Given records:

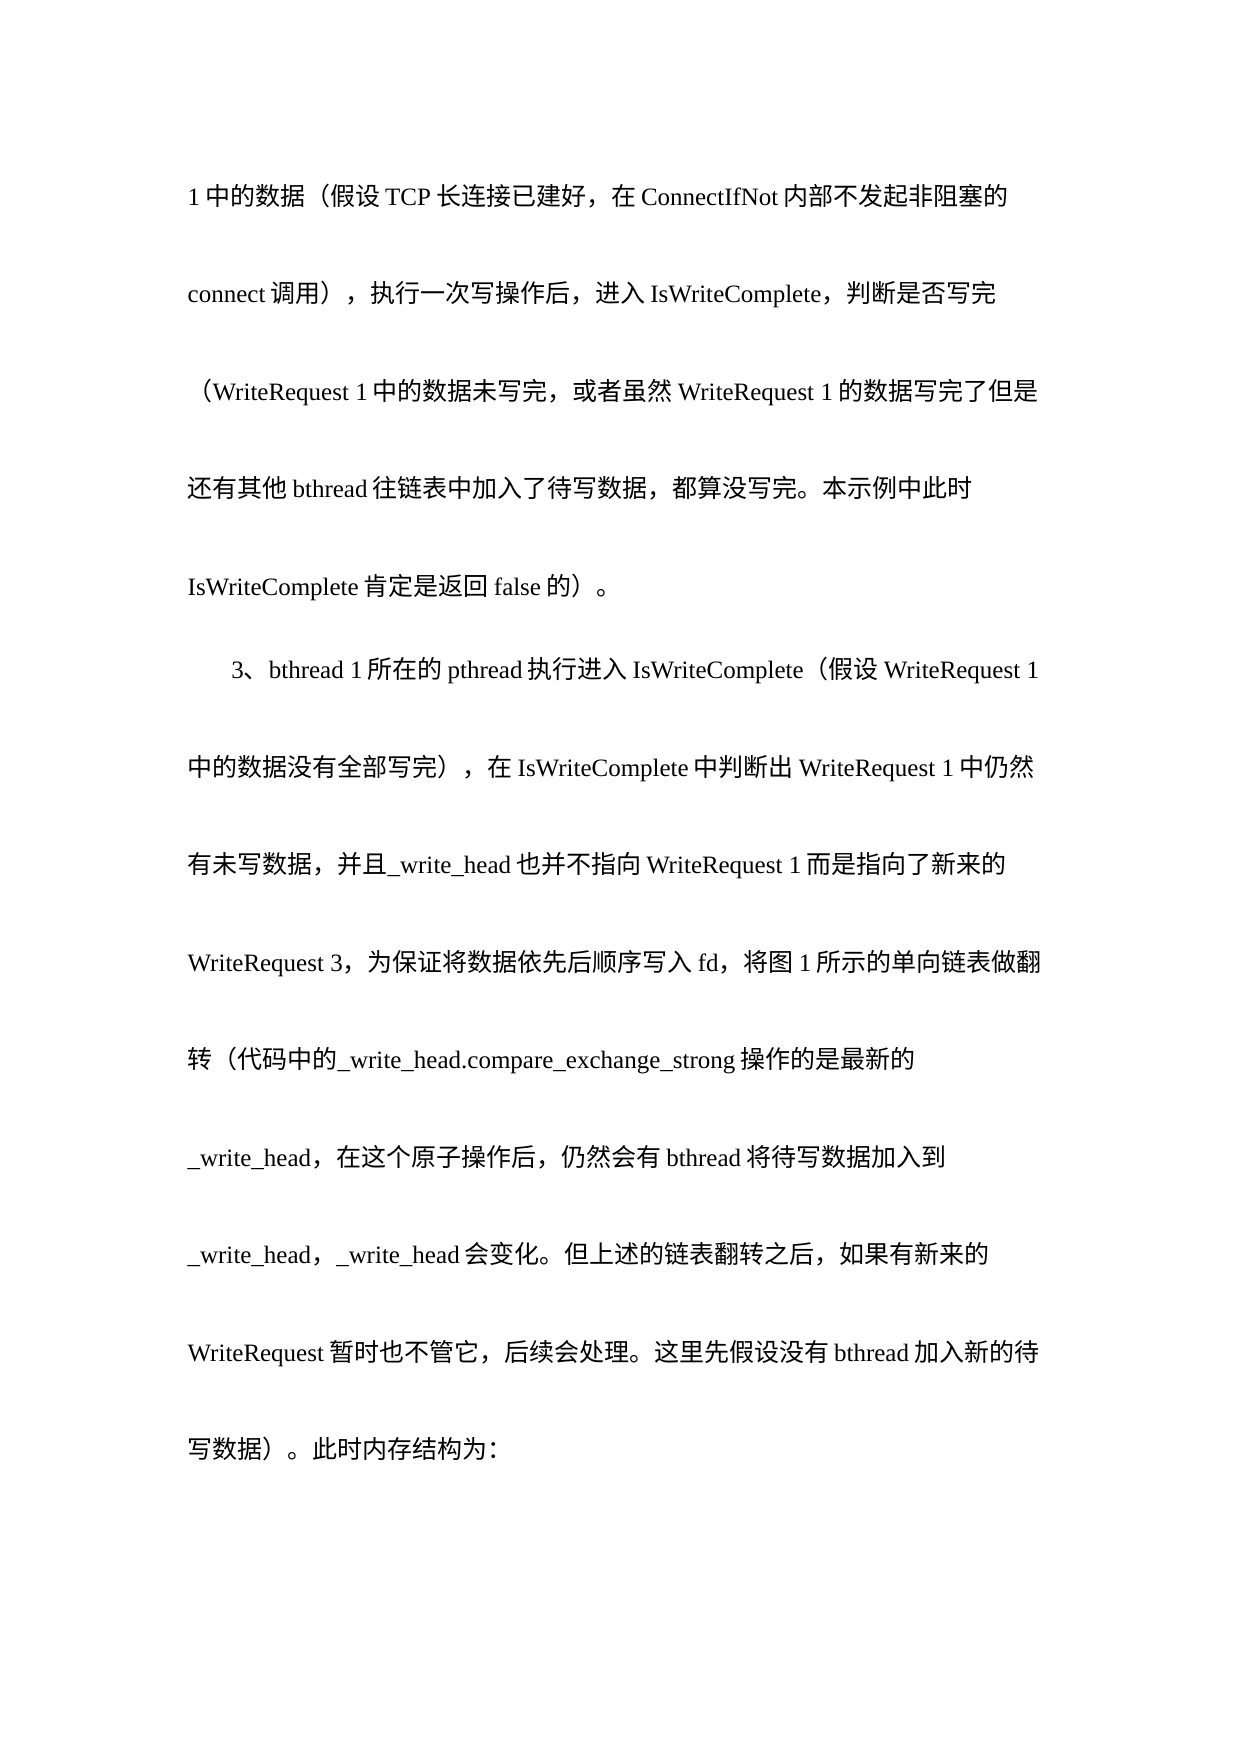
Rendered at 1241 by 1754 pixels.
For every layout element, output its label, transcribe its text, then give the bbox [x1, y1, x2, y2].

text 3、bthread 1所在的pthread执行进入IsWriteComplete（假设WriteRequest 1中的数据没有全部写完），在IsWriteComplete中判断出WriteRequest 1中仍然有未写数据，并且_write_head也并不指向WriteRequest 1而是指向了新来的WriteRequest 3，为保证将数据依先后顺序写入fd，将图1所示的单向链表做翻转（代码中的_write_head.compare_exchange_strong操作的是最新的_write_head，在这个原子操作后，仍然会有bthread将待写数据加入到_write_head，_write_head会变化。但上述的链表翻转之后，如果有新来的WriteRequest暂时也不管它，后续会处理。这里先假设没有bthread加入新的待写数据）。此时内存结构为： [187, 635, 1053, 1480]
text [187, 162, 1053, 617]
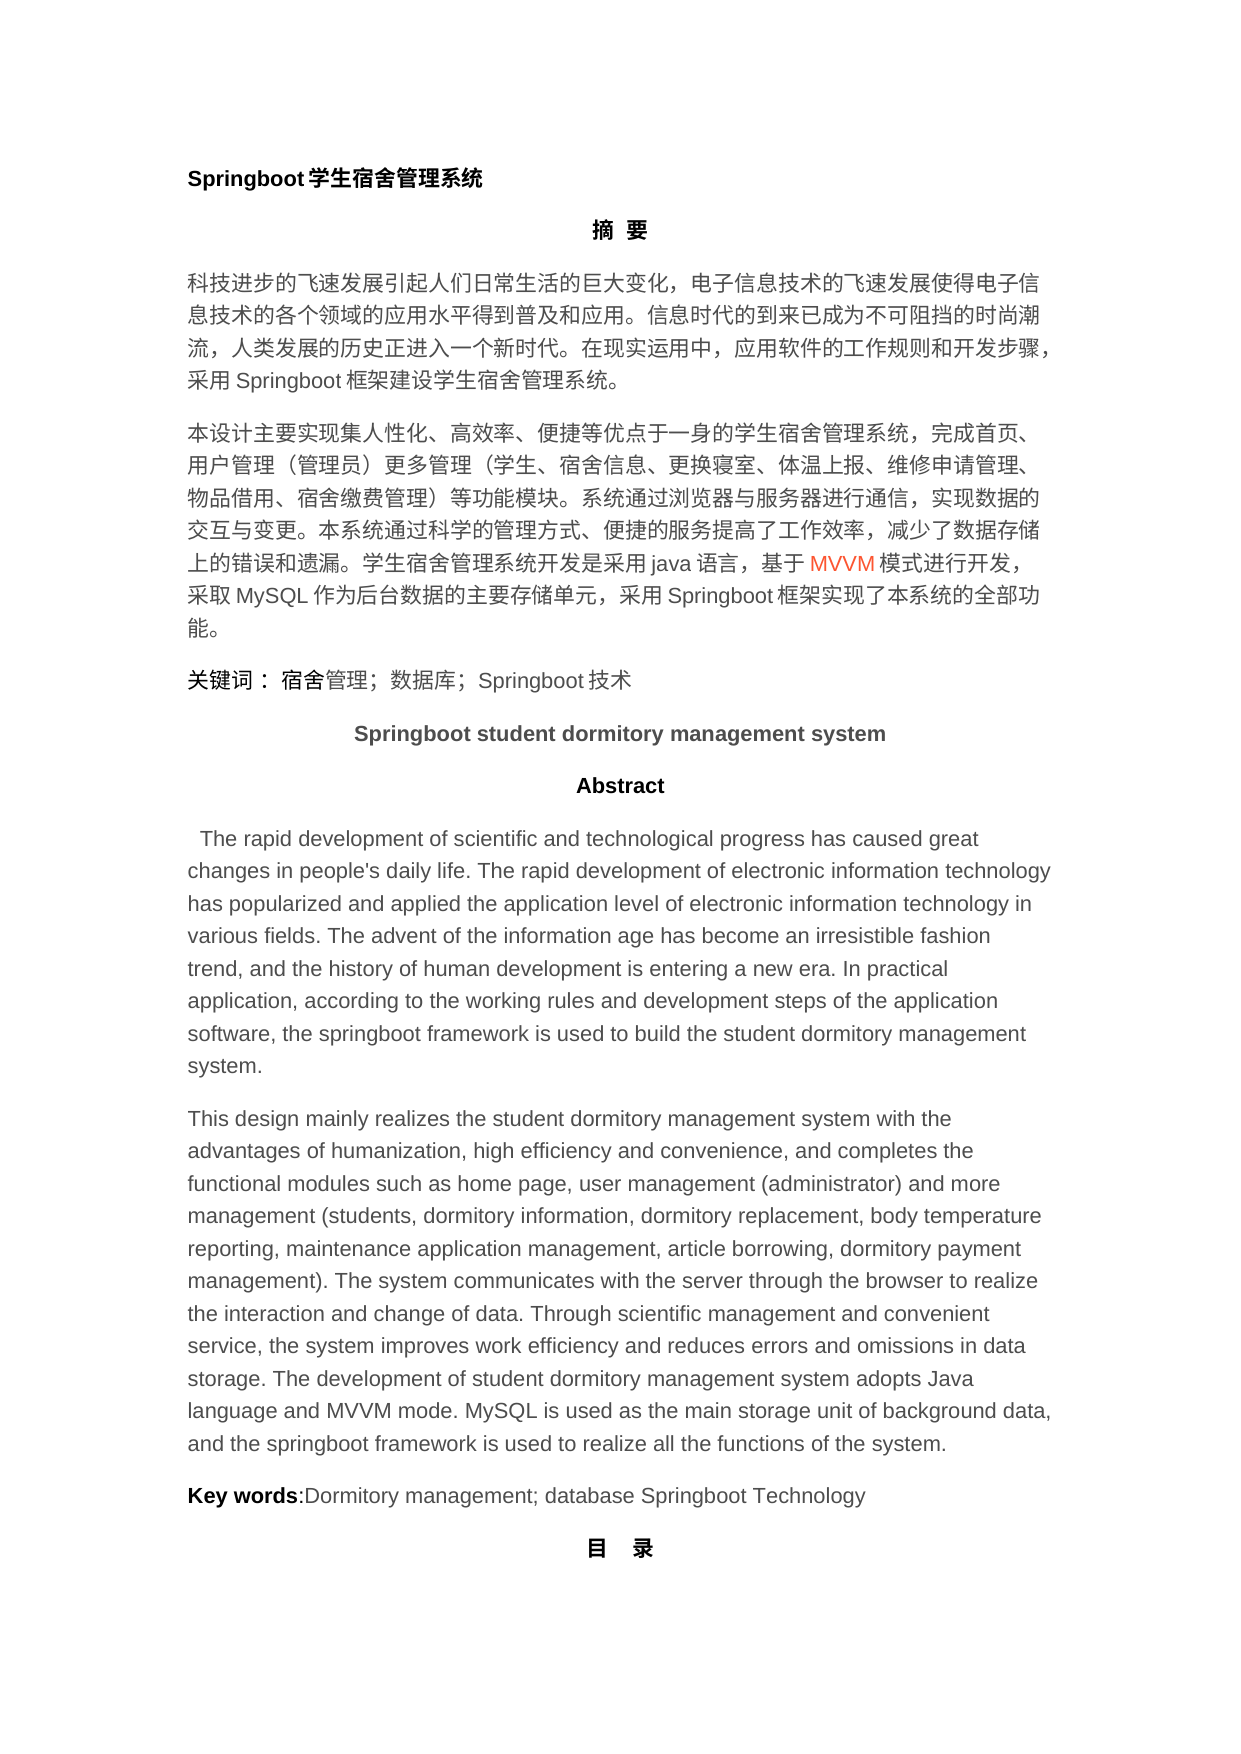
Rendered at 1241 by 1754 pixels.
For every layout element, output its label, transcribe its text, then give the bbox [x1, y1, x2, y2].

What to produce:
Reproduce the material word for word, pictures excluded.

Output below:
Rendered at 1241 by 1754 pixels.
For every layout element, output its label, transcribe its text, then give the bbox [x1, y1, x2, y2].

text 3、bthread 1所在的pthread执行进入IsWriteComplete（假设WriteRequest 1中的数据没有全部写完），在IsWriteComplete中判断出WriteRequest 1中仍然有未写数据，并且_write_head也并不指向WriteRequest 1而是指向了新来的WriteRequest 3，为保证将数据依先后顺序写入fd，将图1所示的单向链表做翻转（代码中的_write_head.compare_exchange_strong操作的是最新的_write_head，在这个原子操作后，仍然会有bthread将待写数据加入到_write_head，_write_head会变化。但上述的链表翻转之后，如果有新来的WriteRequest暂时也不管它，后续会处理。这里先假设没有bthread加入新的待写数据）。此时内存结构为： [187, 635, 1053, 1480]
text [187, 162, 1053, 617]
Rendered at 1241 by 1754 pixels.
For every layout element, output its label, transcribe its text, then give the bbox [x1, y1, x2, y2].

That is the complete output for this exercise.